It’s Feb. 14, and Jeanne Taylor’s pockets are full of crumpled dollar bills and children’s valentines.
The valentines are from her students, and so are the dollars. Taylor, an English as a second language teacher, can’t walk into a classroom at Franke Park Elementary without tiny hands thrusting bright scraps of paper and candy at her.
Many valentines she receives are ones she gave away once already. This year, she bought 20 boxes of Valentine’s Day cards for her students. Other years, she’s bought as many as five dozen.
For Franke Park’s nearly 100 English as a second language students, some who have never celebrated Valentine’s Day, the valentine exchange is incomprehensible.

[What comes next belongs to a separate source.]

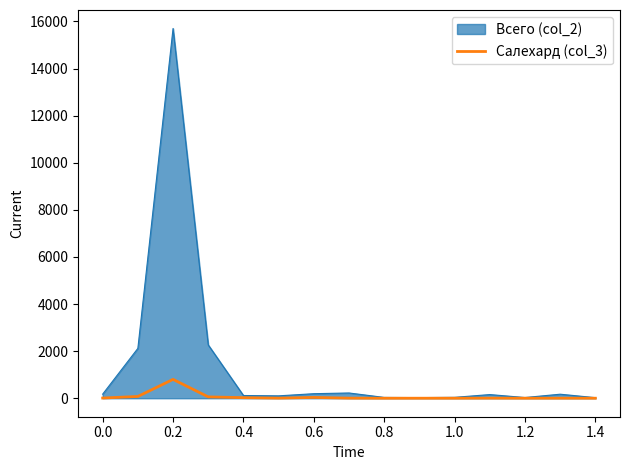

List the series in order of their peak value, highest first.

Всего (col_2), Салехард (col_3)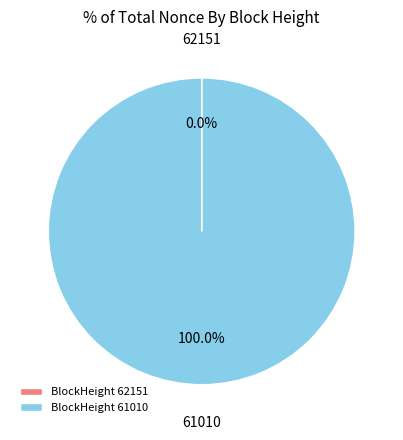

What is the largest slice in the pie chart?

BlockHeight 61010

Enter Taylor, who buys cards for those children to hand out until they get the hang of the elementary school version of the lovers’ holiday.
A handful of kids give her a dollar for a box, under cost. She thought about letting the students handle Valentine’s Day on their own this year, but a couple of fifth-graders begged her to buy cards again.

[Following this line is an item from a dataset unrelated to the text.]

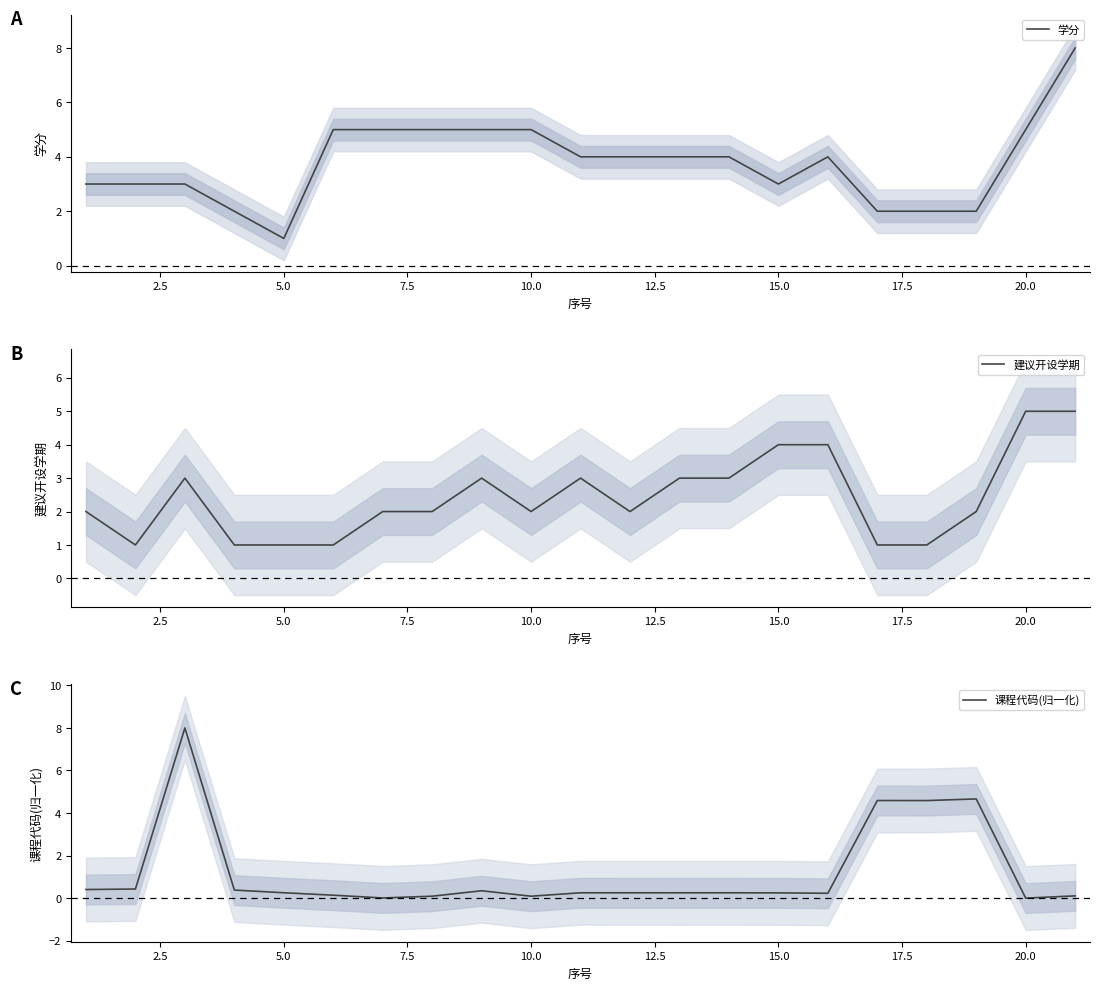

The value of 学分 at 15.0 is 3. True or false?

True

“I’m like the valentine store,” she laughs, waving the half-eaten, heart-shaped sucker in her hand for emphasis.
She gives away some boxes, to the kids whose parents can’t afford valentines, don’t know where to buy them or don’t even know what Valentine’s Day is.

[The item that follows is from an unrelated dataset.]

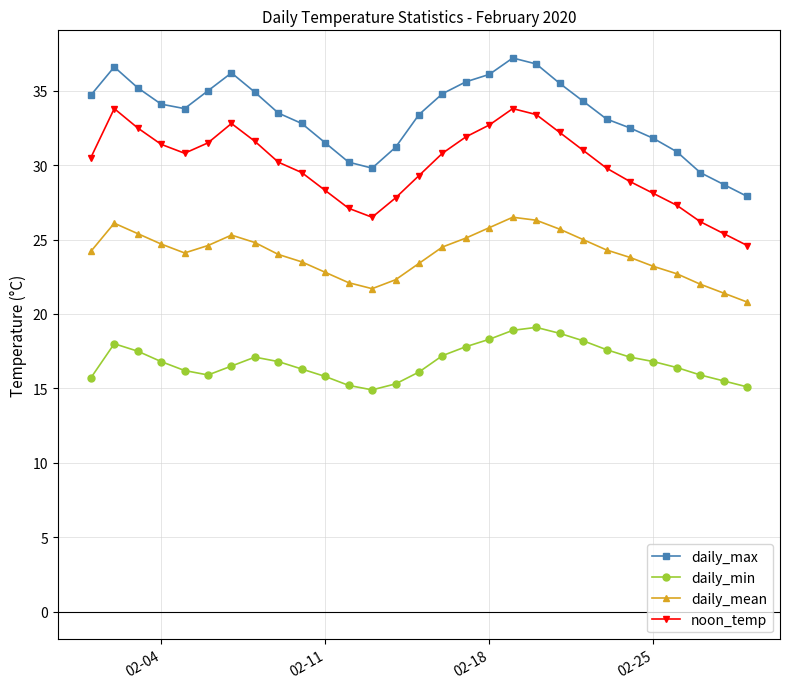

True or false: daily_max and daily_mean cross at least once.

False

Taylor’s been doing it since she first taught adult non-English speakers 16 years ago. Inspiration came in part from time she spent living in Taiwan, where bright red Chinese New Year’s decorations mystified her.
Her bewilderment mirrored the expression she saw on the faces of her new students from Mexico, Sudan, Somalia, Chad, Myanmar (formerly known as Burma) and others.
The quiet of Franke Park’s hallways gives way to excited chatter in classrooms Thursday afternoon.
Student Ulisses Gomez shows Taylor a smile stained bright pink from candy – his favorite part of the holiday.
Ulisses, a Mexican student in his second year at Franke Park, already has handed out valentines that he got from Taylor’s assistant. He picked Power Rangers because “they’re my best,” he says.
Last year, he didn’t really understand what was happening, but he remembers the cards and, especially, the candy.
“It was my first day of Valentine’s Day, and it was very great,” he says now.
The first year of school in a new language often passes in a fog – “La-la Land,” as Taylor describes it. She points out a girl, quietly sorting through a pile of valentines.
The girl, a native of Mexico, cried last year for weeks when she first started school at Franke Park, Taylor remembers.
Even if the children come from cultures where Valentine’s Day is celebrated, they can still be overwhelmed by the chaotic rush to pass out tiny papers. SpongeBob SquarePants, Harry Potter – foreign cartoons decorated with foreign words – are passed out by children chattering excitedly in a new English language the student doesn’t understand.
The introduction to the holiday is far from fifth-grader Chan Sawn’s mind Thursday as she shows off the paper sack she’s decorated to collect valentines, but Chan, from Mon state in Myanmar, remembers the feeling.
“I didn’t know what they meant,” she said.
But as Ulisses and Chan demonstrate, children are masters of adaptation.
“This is his first year, I think, of coherency,” Taylor says, watching Ulisses hurry back into his classroom to scamper amid a sea of red, pink and white paper.
Years of observation have allowed Taylor to quantify the valentine effect, she says.
Ten. That’s about how many valentines need to be pressed into little hands before understanding, however murky, dawns.
And by the second year, it’s routine.
Taylor believes English instruction is more than teaching language, it’s teaching assimilation.
“A lot of these kids, we’ve basically grown them,” she says, and is then interrupted by a boy who offers her a heart-shaped sucker, which she turns down with a smile.
“I’ve had enough of those,” Taylor says, laughing.